Separately, concerns about the use of people’s data in political campaigns were documented by the ICO in 2018, when it identified a significant shortfall in transparency and lawfulness in terms of the provision of fair processing information by political parties. For instance, the use of software that assigns a predicted ethnicity and age to individuals which is used target individuals for certain political messaging related to assumptions about their inferred ethnicity or age, was not deemed to be conducted in a transparent manner.
What lessons can be learned from these investigations?
In additional to lawfulness, UK GDPR Article 5(1)(a) is concerned with fairness and transparency. Fairness means handling personal data in a way individuals expect and not using it in ways that lead to unjustified adverse effects, while transparency means being clear, open and honest to individuals about how their personal data is being used.
A 2020 ICO audit of data protection compliance by the UK’s main political parties made five key recommendations to improve data protection transparency and practice.

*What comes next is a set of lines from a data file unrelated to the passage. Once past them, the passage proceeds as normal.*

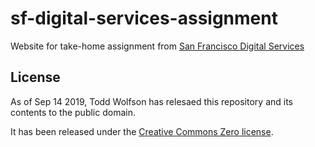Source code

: # sf-digital-services-assignment
Website for take-home assignment from [San Francisco Digital Services][]

[San Francisco Digital Services]: https://digitalservices.sfgov.org/

## License
As of Sep 14 2019, Todd Wolfson has relesaed this repository and its contents to the public domain.

It has been released under the [Creative Commons Zero license][CC0].

[CC0]: LICENSE
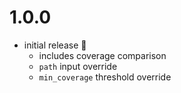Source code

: # 1.0.0

- initial release 🎉
  - includes coverage comparison
  - `path` input override
  - `min_coverage` threshold override
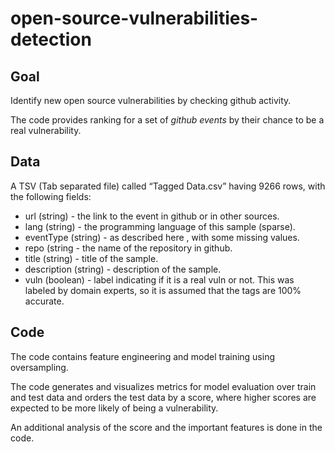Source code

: # open-source-vulnerabilities-detection

## Goal
Identify new open source vulnerabilities by checking github activity.

The code provides ranking for a set of *github events* by their chance to be a real vulnerability.

## Data
A TSV (Tab separated file) called “Tagged Data.csv” having 9266 rows, with the following fields:
- url (string) - the link to the event in github or in other sources.
- lang (string) - the programming language of this sample (sparse).
- eventType (string) - as described here , with some missing values.
- repo (string - the name of the repository in github.
- title (string) - title of the sample.
- description (string) - description of the sample.
- vuln (boolean) - label indicating if it is a real vuln or not. This was labeled by domain experts, so it is assumed that the tags are 100% accurate.

## Code
The code contains feature engineering and model training using oversampling.

The code generates and visualizes metrics for model evaluation over train and test data and orders the test data by a score, where higher scores are expected to be more likely of being a vulnerability.

An additional analysis of the score and the important features is done in the code.

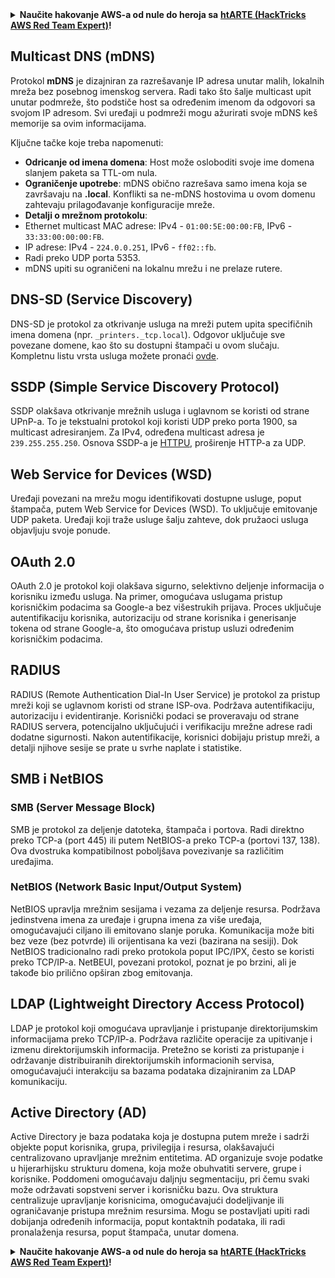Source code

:<details>

<summary><strong>Naučite hakovanje AWS-a od nule do heroja sa</strong> <a href="https://training.hacktricks.xyz/courses/arte"><strong>htARTE (HackTricks AWS Red Team Expert)</strong></a><strong>!</strong></summary>

Drugi načini podrške HackTricks-u:

* Ako želite videti **vašu kompaniju oglašenu na HackTricks-u** ili **preuzeti HackTricks u PDF formatu** proverite [**SUBSCRIPTION PLANS**](https://github.com/sponsors/carlospolop)!
* Nabavite [**zvanični PEASS & HackTricks swag**](https://peass.creator-spring.com)
* Otkrijte [**The PEASS Family**](https://opensea.io/collection/the-peass-family), našu kolekciju ekskluzivnih [**NFT-ova**](https://opensea.io/collection/the-peass-family)
* **Pridružite se** 💬 [**Discord grupi**](https://discord.gg/hRep4RUj7f) ili [**telegram grupi**](https://t.me/peass) ili nas **pratite** na **Twitter-u** 🐦 [**@hacktricks_live**](https://twitter.com/hacktricks_live)**.**
* **Podelite svoje hakovanje trikove slanjem PR-ova na** [**HackTricks**](https://github.com/carlospolop/hacktricks) i [**HackTricks Cloud**](https://github.com/carlospolop/hacktricks-cloud) github repozitorijume.

</details>


## Multicast DNS (mDNS)

Protokol **mDNS** je dizajniran za razrešavanje IP adresa unutar malih, lokalnih mreža bez posebnog imenskog servera. Radi tako što šalje multicast upit unutar podmreže, što podstiče host sa određenim imenom da odgovori sa svojom IP adresom. Svi uređaji u podmreži mogu ažurirati svoje mDNS keš memorije sa ovim informacijama.

Ključne tačke koje treba napomenuti:
- **Odricanje od imena domena**: Host može osloboditi svoje ime domena slanjem paketa sa TTL-om nula.
- **Ograničenje upotrebe**: mDNS obično razrešava samo imena koja se završavaju na **.local**. Konflikti sa ne-mDNS hostovima u ovom domenu zahtevaju prilagođavanje konfiguracije mreže.
- **Detalji o mrežnom protokolu**:
- Ethernet multicast MAC adrese: IPv4 - `01:00:5E:00:00:FB`, IPv6 - `33:33:00:00:00:FB`.
- IP adrese: IPv4 - `224.0.0.251`, IPv6 - `ff02::fb`.
- Radi preko UDP porta 5353.
- mDNS upiti su ograničeni na lokalnu mrežu i ne prelaze rutere.

## DNS-SD (Service Discovery)

DNS-SD je protokol za otkrivanje usluga na mreži putem upita specifičnih imena domena (npr. `_printers._tcp.local`). Odgovor uključuje sve povezane domene, kao što su dostupni štampači u ovom slučaju. Kompletnu listu vrsta usluga možete pronaći [ovde](http://www.dns-sd.org/ServiceTypes.html).

## SSDP (Simple Service Discovery Protocol)

SSDP olakšava otkrivanje mrežnih usluga i uglavnom se koristi od strane UPnP-a. To je tekstualni protokol koji koristi UDP preko porta 1900, sa multicast adresiranjem. Za IPv4, određena multicast adresa je `239.255.255.250`. Osnova SSDP-a je [HTTPU](https://en.wikipedia.org/wiki/HTTPU), proširenje HTTP-a za UDP.

## Web Service for Devices (WSD)
Uređaji povezani na mrežu mogu identifikovati dostupne usluge, poput štampača, putem Web Service for Devices (WSD). To uključuje emitovanje UDP paketa. Uređaji koji traže usluge šalju zahteve, dok pružaoci usluga objavljuju svoje ponude.

## OAuth 2.0
OAuth 2.0 je protokol koji olakšava sigurno, selektivno deljenje informacija o korisniku između usluga. Na primer, omogućava uslugama pristup korisničkim podacima sa Google-a bez višestrukih prijava. Proces uključuje autentifikaciju korisnika, autorizaciju od strane korisnika i generisanje tokena od strane Google-a, što omogućava pristup usluzi određenim korisničkim podacima.

## RADIUS
RADIUS (Remote Authentication Dial-In User Service) je protokol za pristup mreži koji se uglavnom koristi od strane ISP-ova. Podržava autentifikaciju, autorizaciju i evidentiranje. Korisnički podaci se proveravaju od strane RADIUS servera, potencijalno uključujući i verifikaciju mrežne adrese radi dodatne sigurnosti. Nakon autentifikacije, korisnici dobijaju pristup mreži, a detalji njihove sesije se prate u svrhe naplate i statistike.

## SMB i NetBIOS

### SMB (Server Message Block)
SMB je protokol za deljenje datoteka, štampača i portova. Radi direktno preko TCP-a (port 445) ili putem NetBIOS-a preko TCP-a (portovi 137, 138). Ova dvostruka kompatibilnost poboljšava povezivanje sa različitim uređajima.

### NetBIOS (Network Basic Input/Output System)
NetBIOS upravlja mrežnim sesijama i vezama za deljenje resursa. Podržava jedinstvena imena za uređaje i grupna imena za više uređaja, omogućavajući ciljano ili emitovano slanje poruka. Komunikacija može biti bez veze (bez potvrde) ili orijentisana ka vezi (bazirana na sesiji). Dok NetBIOS tradicionalno radi preko protokola poput IPC/IPX, često se koristi preko TCP/IP-a. NetBEUI, povezani protokol, poznat je po brzini, ali je takođe bio prilično opširan zbog emitovanja.

## LDAP (Lightweight Directory Access Protocol)
LDAP je protokol koji omogućava upravljanje i pristupanje direktorijumskim informacijama preko TCP/IP-a. Podržava različite operacije za upitivanje i izmenu direktorijumskih informacija. Pretežno se koristi za pristupanje i održavanje distribuiranih direktorijumskih informacionih servisa, omogućavajući interakciju sa bazama podataka dizajniranim za LDAP komunikaciju.

## Active Directory (AD)
Active Directory je baza podataka koja je dostupna putem mreže i sadrži objekte poput korisnika, grupa, privilegija i resursa, olakšavajući centralizovano upravljanje mrežnim entitetima. AD organizuje svoje podatke u hijerarhijsku strukturu domena, koja može obuhvatiti servere, grupe i korisnike. Poddomeni omogućavaju daljnju segmentaciju, pri čemu svaki može održavati sopstveni server i korisničku bazu. Ova struktura centralizuje upravljanje korisnicima, omogućavajući dodeljivanje ili ograničavanje pristupa mrežnim resursima. Mogu se postavljati upiti radi dobijanja određenih informacija, poput kontaktnih podataka, ili radi pronalaženja resursa, poput štampača, unutar domena.


<details>

<summary><strong>Naučite hakovanje AWS-a od nule do heroja sa</strong> <a href="https://training.hacktricks.xyz/courses/arte"><strong>htARTE (HackTricks AWS Red Team Expert)</strong></a><strong>!</strong></summary>

Drugi načini podrške HackTricks-u:

* Ako želite videti **vašu kompaniju oglašenu na HackTricks-u** ili **preuzeti HackTricks u PDF formatu** proverite [**SUBSCRIPTION PLANS**](https://github.com/sponsors/carlospolop)!
* Nabavite [**zvanični PEASS & HackTricks swag**](https://peass.creator-spring.com)
* Otkrijte [**The PEASS Family**](https://opensea.io/collection/the-peass-family), našu kolekciju ekskluzivnih [**NFT-ova**](https://opensea.io/collection/the-peass-family)
* **Pridružite se** 💬 [**Discord grupi**](https://discord.gg/hRep4RUj7f) ili [**telegram grupi**](https://t.me/peass) ili nas **pratite** na **Twitter
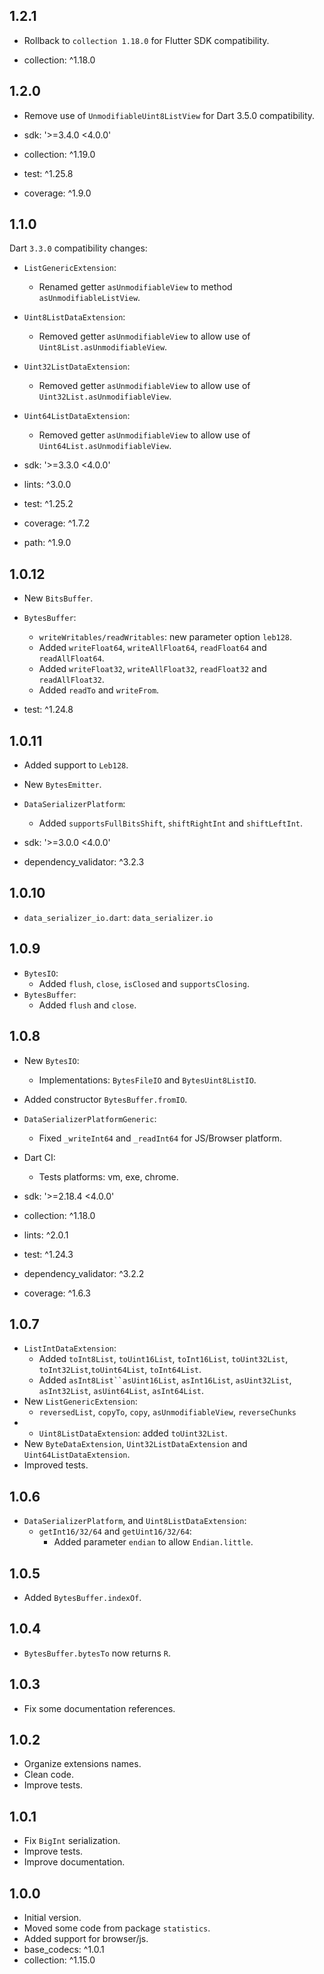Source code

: ## 1.2.1

- Rollback to `collection 1.18.0` for Flutter SDK compatibility.

- collection: ^1.18.0

## 1.2.0

- Remove use of `UnmodifiableUint8ListView` for Dart 3.5.0 compatibility.

- sdk: '>=3.4.0 <4.0.0'

- collection: ^1.19.0
- test: ^1.25.8
- coverage: ^1.9.0

## 1.1.0

Dart `3.3.0` compatibility changes:

- `ListGenericExtension`:
  - Renamed getter `asUnmodifiableView` to method `asUnmodifiableListView`.

- `Uint8ListDataExtension`:
  - Removed getter `asUnmodifiableView` to allow use of `Uint8List.asUnmodifiableView`.
- `Uint32ListDataExtension`:
  - Removed getter `asUnmodifiableView` to allow use of `Uint32List.asUnmodifiableView`.
- `Uint64ListDataExtension`:
  - Removed getter `asUnmodifiableView` to allow use of `Uint64List.asUnmodifiableView`.

- sdk: '>=3.3.0 <4.0.0'

- lints: ^3.0.0
- test: ^1.25.2
- coverage: ^1.7.2
- path: ^1.9.0

## 1.0.12

- New `BitsBuffer`.
- `BytesBuffer`:
  - `writeWritables/readWritables`: new parameter option `leb128`.
  - Added `writeFloat64`, `writeAllFloat64`, `readFloat64` and `readAllFloat64`.
  - Added `writeFloat32`, `writeAllFloat32`, `readFloat32` and `readAllFloat32`.
  - Added `readTo` and `writeFrom`.

- test: ^1.24.8

## 1.0.11

- Added support to `Leb128`.
- New `BytesEmitter`.
- `DataSerializerPlatform`:
  - Added `supportsFullBitsShift`, `shiftRightInt` and `shiftLeftInt`.

- sdk: '>=3.0.0 <4.0.0'
- dependency_validator: ^3.2.3

## 1.0.10

- `data_serializer_io.dart`: `data_serializer.io`

## 1.0.9

- `BytesIO`:
  - Added `flush`, `close`, `isClosed` and `supportsClosing`.
- `BytesBuffer`:
  - Added `flush` and `close`.

## 1.0.8

- New `BytesIO`:
  - Implementations: `BytesFileIO` and `BytesUint8ListIO`.
- Added constructor `BytesBuffer.fromIO`.
- `DataSerializerPlatformGeneric`:
  - Fixed `_writeInt64` and `_readInt64` for JS/Browser platform.

- Dart CI:
  - Tests platforms: vm, exe, chrome. 

- sdk: '>=2.18.4 <4.0.0'
- collection: ^1.18.0
- lints: ^2.0.1
- test: ^1.24.3
- dependency_validator: ^3.2.2
- coverage: ^1.6.3

## 1.0.7

- `ListIntDataExtension`:
  - Added `toInt8List`, `toUint16List`, `toInt16List`,
    `toUint32List`, `toInt32List`,`toUint64List`, `toInt64List`.
  - Added `asInt8List``asUint16List`, `asInt16List`,
    `asUint32List`, `asInt32List`, `asUint64List`, `asInt64List`.
- New `ListGenericExtension`:
  - `reversedList`, `copyTo`, `copy`, `asUnmodifiableView`, `reverseChunks`
- - `Uint8ListDataExtension`: added `toUint32List`.
- New `ByteDataExtension`, `Uint32ListDataExtension` and `Uint64ListDataExtension`.
- Improved tests.

## 1.0.6

- `DataSerializerPlatform`, and `Uint8ListDataExtension`:
  - `getInt16/32/64` and `getUint16/32/64`:
    - Added parameter `endian` to allow `Endian.little`.

## 1.0.5

- Added `BytesBuffer.indexOf`.

## 1.0.4

- `BytesBuffer.bytesTo` now returns `R`.

## 1.0.3

- Fix some documentation references.

## 1.0.2

- Organize extensions names.
- Clean code.
- Improve tests.

## 1.0.1

- Fix `BigInt` serialization.
- Improve tests.
- Improve documentation.

## 1.0.0

- Initial version.
- Moved some code from package `statistics`.
- Added support for browser/js.
- base_codecs: ^1.0.1
- collection: ^1.15.0
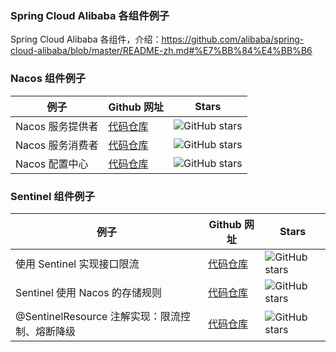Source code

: ### Spring Cloud Alibaba 各组件例子
Spring Cloud Alibaba 各组件，介绍：https://github.com/alibaba/spring-cloud-alibaba/blob/master/README-zh.md#%E7%BB%84%E4%BB%B6

### Nacos 组件例子

例子 | Github 网址 | Stars
--- | --- | ---
Nacos 服务提供者 | [代码仓库](https://github.com/cag2050/alibaba-nacos-discovery-server) | ![GitHub stars](https://img.shields.io/github/stars/cag2050/alibaba-nacos-discovery-server.svg?style=social)
Nacos 服务消费者 | [代码仓库](https://github.com/cag2050/alibaba-nacos-discovery-client-common1) | ![GitHub stars](https://img.shields.io/github/stars/cag2050/alibaba-nacos-discovery-client-common1.svg?style=social)
Nacos 配置中心 | [代码仓库](https://github.com/cag2050/alibaba-nacos-config-client) | ![GitHub stars](https://img.shields.io/github/stars/cag2050/alibaba-nacos-config-client.svg?style=social)

### Sentinel 组件例子
例子 | Github 网址 | Stars
--- | --- | ---
使用 Sentinel 实现接口限流 | [代码仓库](https://github.com/cag2050/alibaba-sentinel-rate-limiting) | ![GitHub stars](https://img.shields.io/github/stars/cag2050/alibaba-sentinel-rate-limiting.svg?style=social)
Sentinel 使用 Nacos 的存储规则 | [代码仓库](https://github.com/cag2050/alibaba_sentinel_datasource_nacos) | ![GitHub stars](https://img.shields.io/github/stars/cag2050/alibaba_sentinel_datasource_nacos.svg?style=social)
@SentinelResource 注解实现：限流控制、熔断降级 | [代码仓库](https://github.com/cag2050/alibaba_sentinel_annotation) | ![GitHub stars](https://img.shields.io/github/stars/cag2050/alibaba_sentinel_annotation.svg?style=social)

Political parties should make sure individuals are provided with clear privacy information so individuals understand from the outset how the parties are using their data.
Parties should review the lawful bases for their processing of personal data and special category data to ensure they have identified the most appropriate basis.
If carrying out profiling for political purposes, parties should be clear about any intrusive uses of personal data, particularly if combining information from different sources to find out more about individuals with whom they have had no prior contact. It should be noted that Article 21 of the UK GDPR gives individuals the right to object to profiling, while Article 22 has additional rules to protect individuals where “solely automated decisions”, including those based on profiling, have a “legal or similarly significant effect” on people’s behaviour or choices.
There is also a need for greater transparency when using personal data to profile and target people with marketing via social media platforms.
Parties must be able to demonstrate accountability and compliance with their data protection obligations, while ensuring all potential processors and third-party suppliers also comply with the key transparency, security and accountability requirements of data protection law.
This election campaign is the first opportunity for parties to demonstrate that they have put these recommendations to practice, and its likely that the ICO will be closely monitoring compliance as it continues to update and develop its guidance on political campaigning.